Let’s analyze the edge cases. This helps us identify the advantages and disadvantages of the divide and conquer approach.

#### Case 1:

Input List: [1,5,3,2]

Output: Maximum Profit: 4: Buy at 1: Sell at 5

Best Profit Possible: 4

#### Case 2:

Input List: [9,7,4,1]

Output: Maximum Profit: 0 :Buy at 9 :Sell at 7

Best Profit Possible: -2

In this case, the output remains at 0 and does not output negative numbers. Therefore, this approach can be used to find only the greatest profit possible.

#### Case 3:

Input List: [100,180,260,310,40,535,695]

Output: Maximum Profit: 865

Optimal Solution

Buy at 100, Sell at 310 Buy at 40, Sell at 695

Total Profit = 865

Compared to the greedy approach, this method gives the optimal solution to the problem. We observed that the maximum profit in the greedy method was 655.

In this case, the total profit is 865. We solved the above problem using the greedy method in the earlier article. You may go through the solution at this link.

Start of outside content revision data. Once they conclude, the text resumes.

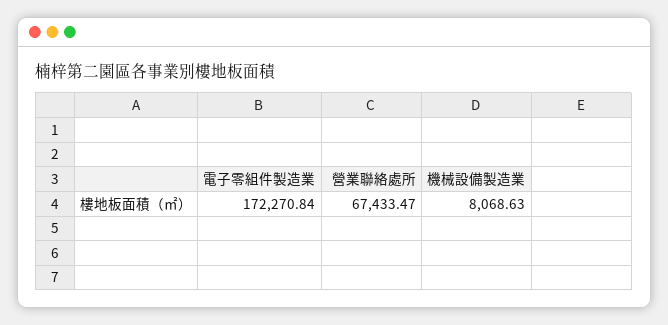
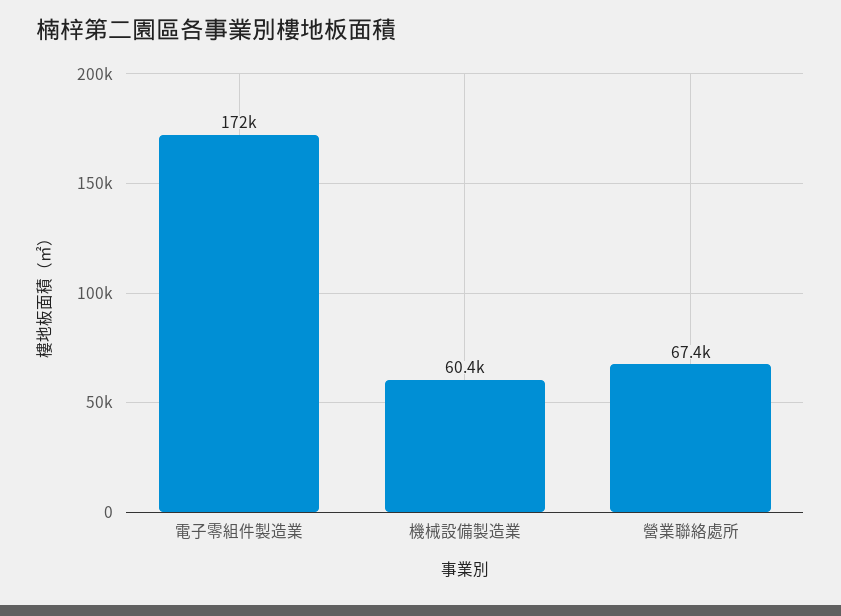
  {
    "電子零組件製造業": 172270.84,
    "營業聯絡處所": 67433.47,
-   "機械設備製造業": 8068.63
+   "機械設備製造業": 60400
  }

• The program can work with many buy and sell operations due to its recurring property. Multiple buy and sell operations take place, and the best profits are returned.
• Divide and Conquer algorithm’s solutions are always optimal. The comparison of code output: scenario - 3 shows the same. The greedy algorithm outputs 655, whereas the divide and conquer algorithm outputs 865.

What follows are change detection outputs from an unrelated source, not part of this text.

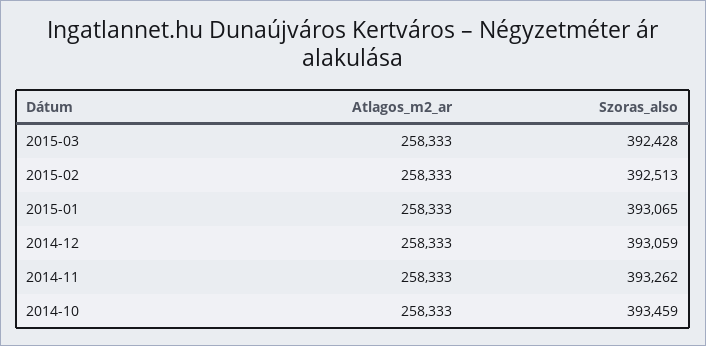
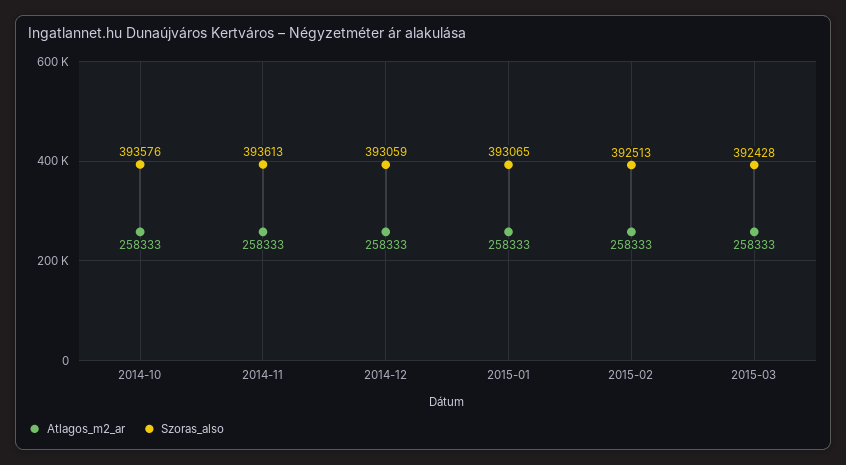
  {
    "Atlagos_m2_ar": {
      "2015-03": 258333,
      "2015-02": 258333,
      "2015-01": 258333,
      "2014-12": 258333,
      "2014-11": 258333,
      "2014-10": 258333
    },
    "Szoras_also": {
      "2015-03": 392428,
      "2015-02": 392513,
      "2015-01": 393065,
      "2014-12": 393059,
-     "2014-11": 393262,
+     "2014-11": 393613,
-     "2014-10": 393459
+     "2014-10": 393576
    }
  }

• The worst-case time complexity of the function `maximize_profit`() is Θ(n^2*log(n)). The time complexity is arrived at through computational methods. A good exercise would be to come up with recurrence relations for the above algorithm.
• Space complexity of the function is Θ(log(n)). This is computed using the maximum memory utilization by the program at a given time. At any given time, the algorithm has a maximum of `log(n)` function calls. Each function call represents the function solving a subproblem.
• The minimum profit is 0. Losses are not accounted for and displayed by the program. The base case drives DNC methods, and in this case, the base case is when `starting_index`> `ending_index.` When the following happens, 0 is returned.